Bionic Plants Are on The Way
So scientists have developed a way to use spinach to detect toxic chemicals including explosives and nerve gas. Then it alerts FEMA to mail everyone a gas mask. (Just kidding I made that up.) The plants can also kind of send emails– no, seriously. So here’s how it works and well, why it’s actually useful.
If you have ever thought, “plants are cool and all, but if only there was a way to utilize them as a technology platform,” you aren’t alone. “Plants are very attractive as a technology platform, they repair themselves, they’re environmentally stable outside, they survive in harsh environments, and they provide their own power source and water distribution,” said Michael Strano, leader of the MIT research team. Makes sense– they don’t require a power source so they’re kind of like little self-sustaining robots. And now, there’s a whole field dedicated to just that: plant nanobiotics.
Scientists basically just embed the spinach plants with nanoparticles or nanotubes which either give them superpowers or amplify powers they already have. From there the plant continues to absorb water and nutrients just as it always would, but it has the power to detect anything unusual or any changes. As the plant consumes water and nutrients, it’s able to detect when something unusual is present like nitric oxide, nerve gas, TNT, or hydrogen peroxide. When it notices something strange, the spinach plant emits an infrared signal which can be detected using a special camera. From there the camera is hooked up to a computer, which it can trigger to send an alert email. I’d like to think the email content is something along the lines of: “Spencer the spinach says ‘grab your gas mask, nerve gas is afoot!'”
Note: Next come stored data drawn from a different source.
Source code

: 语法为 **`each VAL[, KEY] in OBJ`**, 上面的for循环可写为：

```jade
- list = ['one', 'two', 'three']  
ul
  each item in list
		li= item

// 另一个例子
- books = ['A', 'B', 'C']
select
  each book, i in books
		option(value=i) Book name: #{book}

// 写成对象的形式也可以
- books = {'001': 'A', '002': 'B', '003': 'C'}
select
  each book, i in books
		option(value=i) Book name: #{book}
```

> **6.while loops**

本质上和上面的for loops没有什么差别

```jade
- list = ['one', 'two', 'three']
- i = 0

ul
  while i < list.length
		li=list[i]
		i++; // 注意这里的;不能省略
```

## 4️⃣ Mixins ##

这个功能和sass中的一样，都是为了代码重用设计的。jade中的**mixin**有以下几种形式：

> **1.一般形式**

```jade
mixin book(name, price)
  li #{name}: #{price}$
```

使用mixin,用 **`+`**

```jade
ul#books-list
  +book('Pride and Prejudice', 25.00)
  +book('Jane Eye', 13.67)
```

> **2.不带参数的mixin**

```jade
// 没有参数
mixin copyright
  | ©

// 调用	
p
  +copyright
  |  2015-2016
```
Researchers at MIT are very excited they were finally able to overcome the plant/human communication barrier. No seriously, that’s really what he said: “This is a novel demonstration of how we have overcome the plant/human communication barrier.” I mean, it is pretty freaking cool. Researchers are optimistic that this kind of technology could eventually be used to predict drought or other weather patterns, possibly with more accuracy than any man-made computer. “Plants are very good analytical chemists,” he says. “They have an extensive root network in the soil, are constantly sampling groundwater, and have a way to self-power the transport of that water up into the leaves,” Strano says.
I’m not sure why they specifically chose spinach. Maybe it has something to do with the plants high level of iron or other minerals. Either way, this sure gives a whole new meaning to the word “superfood.” (Yes, I said it. I had to. I’m sorry.)